Palomas, gaviotas, ateridos turistas, más turistas. Los
turistas ya no lo son. No son más que viajeros de lo más variopinto. Van en
hilera, se apoyan, recíprocos, solidarios, puesto que parecen demasiado viejos,
demasiado niños, demasiado despistados, demasiado entusiastas o demasiado
inválidos. ¿Por qué este afán de mover a la gente?
-Salen en busca de sí mismos –dice mi contertulio el
filósofo-
-Vienen a conocernos –dice mi contertulio el sociólogo-
-Traen dinero para nuestra supervivencia –dice mi contertulio
el utilitarista-
-Pues yo digo que vienen porque les sale de las narices –acaba
mi contertulio el despectivo-
Ponen a los viajeros en grupo, los juntan, hasta lo aprietan
para que llegue la voz, y alguien les cuenta, simplificadas, viejas leyendas o
consejas nuevas. Los viajeros se ríen –algunos, que yo lo vi- porque, con
singular tino, a otro le ha acertado en la mismísima cabeza una taimada
gaviota.
Nadie explica a los viajeros que las gaviotas apuntan, estoy
convencido, desde allá arriba, y por eso emiten ese ruido como de carcajada de
gaviota reidora, cuando te aciertan con una buena cagada por lo menos en la
hombrera de tu chaqueta recién estrenada y mejor si de ese azul marino que, una
vez quemado por una bomba de gaviota, jamás volverá a parecerse a lo que fue su
color original.
Renqueamos, mi mujer y yo, sumando, más de siglo y medio, en
busca de provisiones para nuestras carencias habituales. Llegamos, tarde, mal y
nunca, cuando ya la tienda se cerraba, Miran, Bueno, Unos viejecitos sudorosos.
Tampoco será para tanto.
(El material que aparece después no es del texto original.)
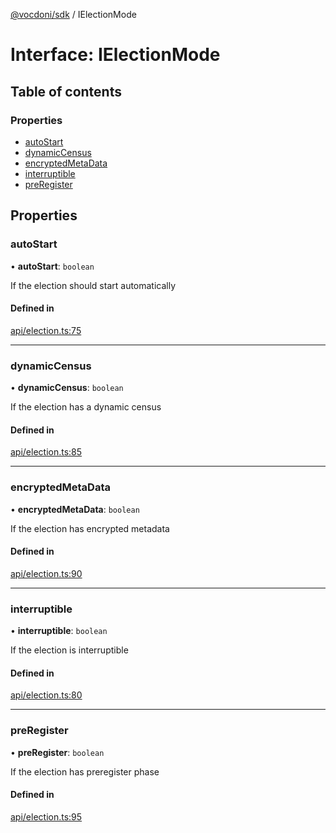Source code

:[@vocdoni/sdk](/sdk) / IElectionMode

# Interface: IElectionMode

## Table of contents

### Properties

- [autoStart](IElectionMode#autostart)
- [dynamicCensus](IElectionMode#dynamiccensus)
- [encryptedMetaData](IElectionMode#encryptedmetadata)
- [interruptible](IElectionMode#interruptible)
- [preRegister](IElectionMode#preregister)

## Properties

### autoStart

• **autoStart**: `boolean`

If the election should start automatically

#### Defined in

[api/election.ts:75](https://github.com/vocdoni/vocdoni-sdk/blob/c61694d51d7ca609cdc86440f23c7a75ea39ea5b/src/api/election.ts#L75)

___

### dynamicCensus

• **dynamicCensus**: `boolean`

If the election has a dynamic census

#### Defined in

[api/election.ts:85](https://github.com/vocdoni/vocdoni-sdk/blob/c61694d51d7ca609cdc86440f23c7a75ea39ea5b/src/api/election.ts#L85)

___

### encryptedMetaData

• **encryptedMetaData**: `boolean`

If the election has encrypted metadata

#### Defined in

[api/election.ts:90](https://github.com/vocdoni/vocdoni-sdk/blob/c61694d51d7ca609cdc86440f23c7a75ea39ea5b/src/api/election.ts#L90)

___

### interruptible

• **interruptible**: `boolean`

If the election is interruptible

#### Defined in

[api/election.ts:80](https://github.com/vocdoni/vocdoni-sdk/blob/c61694d51d7ca609cdc86440f23c7a75ea39ea5b/src/api/election.ts#L80)

___

### preRegister

• **preRegister**: `boolean`

If the election has preregister phase

#### Defined in

[api/election.ts:95](https://github.com/vocdoni/vocdoni-sdk/blob/c61694d51d7ca609cdc86440f23c7a75ea39ea5b/src/api/election.ts#L95)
Y, como pueden, arbitran una sonrisa. En un rincón de
cafetería, se refugia lo que queda de mi generación, con lo que queda de la
anterior y la siguiente, y estoy seguro de que arreglarían, si les dejasen,
este azacaneado mundo. No me paro. Está el cansancio, este dolor habitual, otro
nuevo, el recuerdo de aquél de hace días. Si inventáis algo, ya me diréis -les
suplico-
En el supermercado, por una inexplicable sinrazón, cada vez
que salgo de comprar cualquier minucia, hay alguien que se lleva media tienda
desbordando en el carro y atasca la caja, aduana de salida. Ahora, en verano, y
más cuando sales con una chaqueta de punto para la brisa que se lo lleva este
año, me resbala una gota de sudor por la nariz y logro sin embargo consolarme
pensando que peor lo habrá pasado el viajero de la gaviota.
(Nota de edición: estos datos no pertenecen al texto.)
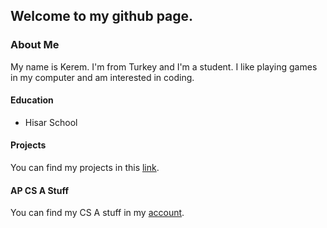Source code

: ## Welcome to my github page.
### About Me
My name is Kerem. I'm from Turkey and I'm a student. I like playing games in my computer and am interested in coding.

#### Education
- Hisar School

#### Projects
You can find my projects in this [link](https://keremdiren1.github.io/projects.html).

#### AP CS A Stuff
You can find my CS A stuff in my [account](https://github.com/keremdiren1/keremdiren1.github.io/tree/main/AP%20CS%20A%20topics).
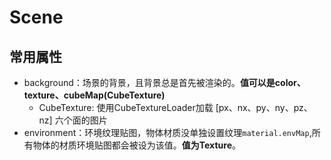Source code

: # Scene

## 常用属性
- background：场景的背景，且背景总是首先被渲染的。**值可以是color、texture、cubeMap(CubeTexture)**
  - CubeTexture: 使用CubeTextureLoader加载 \[px、nx、py、ny、pz、nz\] 六个面的图片
- environment：环境纹理贴图，物体材质没单独设置纹理`material.envMap`,所有物体的材质环境贴图都会被设为该值。**值为Texture**。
Me vuelvo al ordenador y me encuentro, gratamente
sorprendido, con la hija menor del segundo de mis hermanos, que hace medio
siglo largo que no sabía de ella. Me cuanta un resumen de vida en cuatro
trazos, yo le ofrezco otro. Me imagino estarle acariciando los rizos de niña
con que vivía en una dependencia de mi recuerdo. Ahora está jubilada, tiene
nietos. El mapa del mundo y de la vida se hace pequeño. Las trayectorias de
vida se entrecruzan y nos entrecruzan, como se enreda el ovillo de la bandada
de mosquitos que sobrevuela el río al atardecer, para inesperado júbilo de las
golondrinas, que ensayan con entusiasmo su vuelo rasante. Crepita la máquina
del tiempo, allá en lo más profundo de la cabeza, donde todos estamos aún
vivos, hace sesenta años, cuando la vejez parecía un lejano país de fábula.